Tips to Protect Yourself

  • Keep all operating systems and software up to date. For PCs, you can use a free program like Secunia PSI to identify what is out of date on your system.

  • Install an anti-virus product.

  • Use a firewall. Apple computers have a built-in firewall, but users must enable it.

  • Use best practices to create your passwords. Avoid simple passwords, such as LetMeIn. Schmidt’s strategy to create a password involves converting a line or two of a song to an acronym along with some punctuation. “So it keys off of something meaningful to you,” he said.

  • Don’t use the same password on multiple sites. Use the security questions to protect your password. “It’s not just using passwords, but using passwords intelligently,” Schmidt said.

  • Use two-factor authorization, especially for any kind of financial information. This requires something you know—your password—and something you have—such as your phone to which a code is sent—to access a site.

  • Avoid public workstations.
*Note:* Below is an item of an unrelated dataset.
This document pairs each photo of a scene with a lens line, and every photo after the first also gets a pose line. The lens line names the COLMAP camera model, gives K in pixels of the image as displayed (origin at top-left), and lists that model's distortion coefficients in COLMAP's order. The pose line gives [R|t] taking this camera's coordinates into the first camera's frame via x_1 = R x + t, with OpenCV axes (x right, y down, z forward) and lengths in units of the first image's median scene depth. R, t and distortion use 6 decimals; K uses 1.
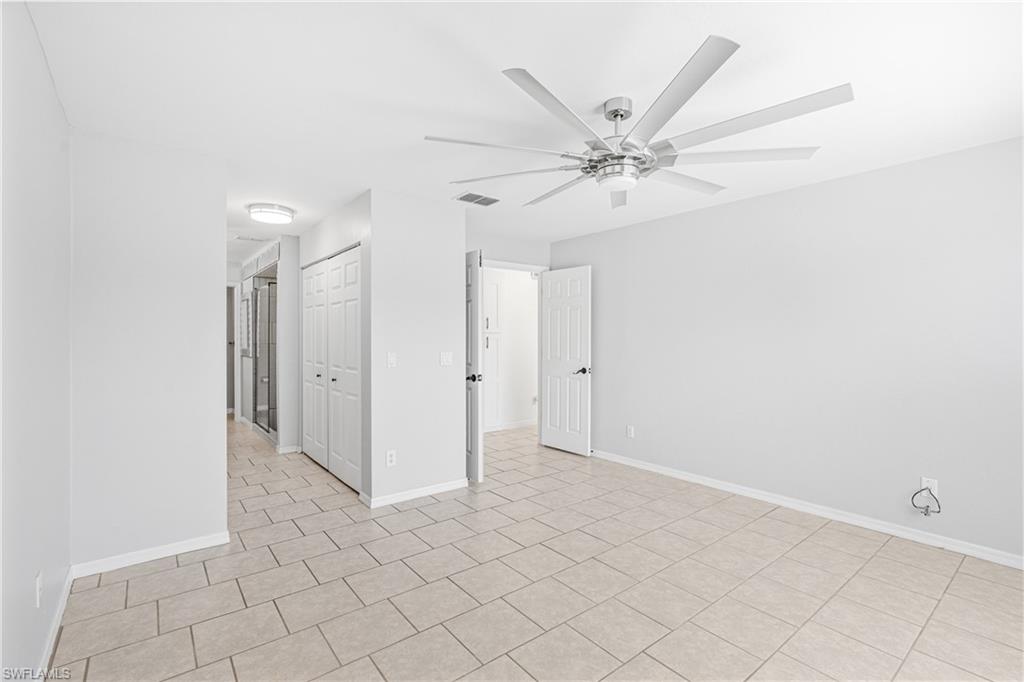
lens RADIAL K [[462.6, 0, 512.2], [0, 462.6, 341.9], [0, 0, 1]] dist [-0.009847, 0.001171]
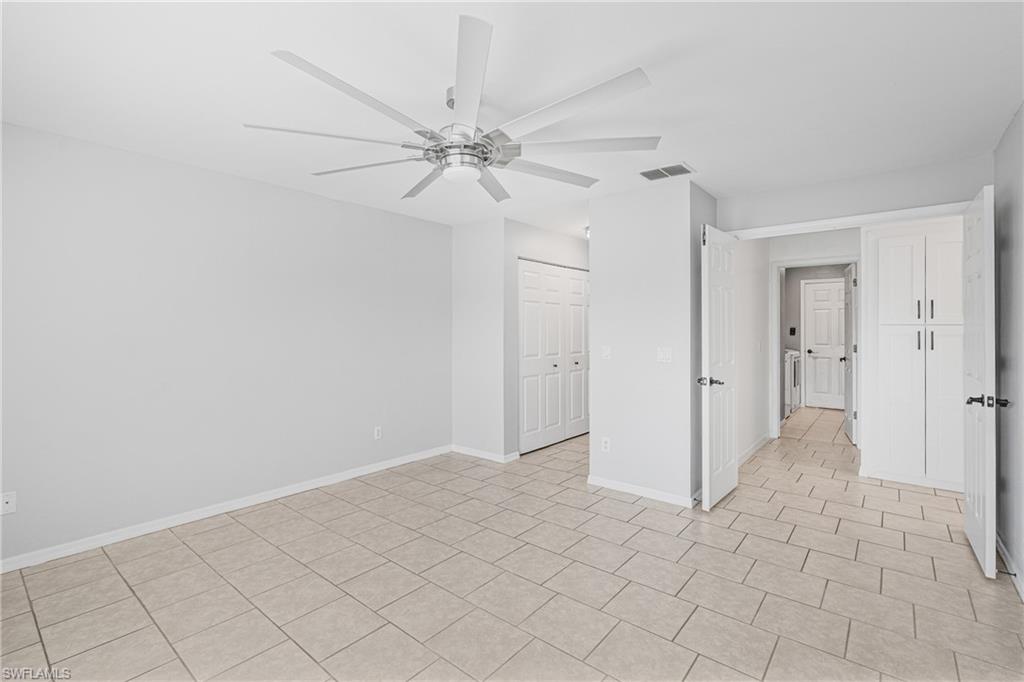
lens RADIAL K [[462.6, 0, 502.8], [0, 462.6, 338.0], [0, 0, 1]] dist [-0.009847, 0.001171]
pose [[0.199955, 0.014538, -0.979697, 0.849899], [-0.009823, 0.999869, 0.012833, -0.008580], [0.979756, 0.007058, 0.200072, 0.634656]]
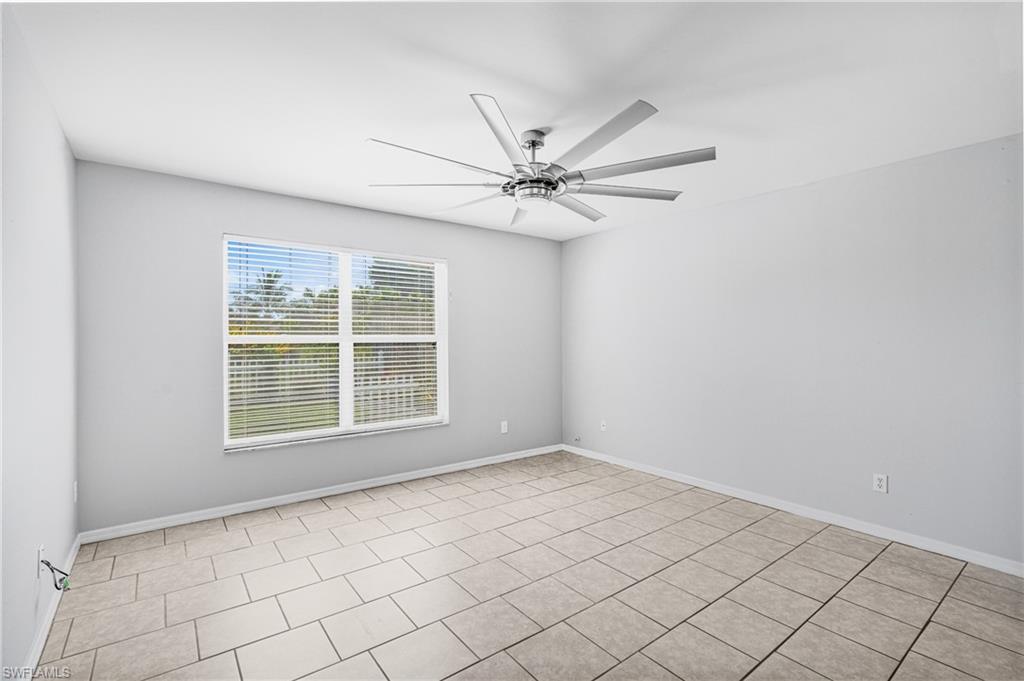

Machines that are out in the open and whose maintenance record is unknown, such as those at a conference, can be compromised with a key logger or other malware and expose your username and password to theft.

  • Do not trust requests for sensitive information through email or telephone communication that you did not initiate. If you are unsure about how to respond to a request for sensitive information, ask someone you trust to review the request. Or ask the requester for additional contact information, such as a telephone number where you can reach them later.

  • Keep your sensitive files protected.

  • Use encryption software, such as TrueCrypt, to put them into an encrypted directory.

  • Save them to removable media, such as a flash drive, and then lock it up securely at home.

  • Have backups of your important software and files. There are online backup services that also offer encryption.

  • Securely erase and destroy media before you get rid it, including hard drives, cell phones and laptops. You can’t just reformat the media; you must overwrite the media to completely erase your information.

  • Consider the consequences of the information you put on social media, such as vacation plans that could alert someone to your house being empty.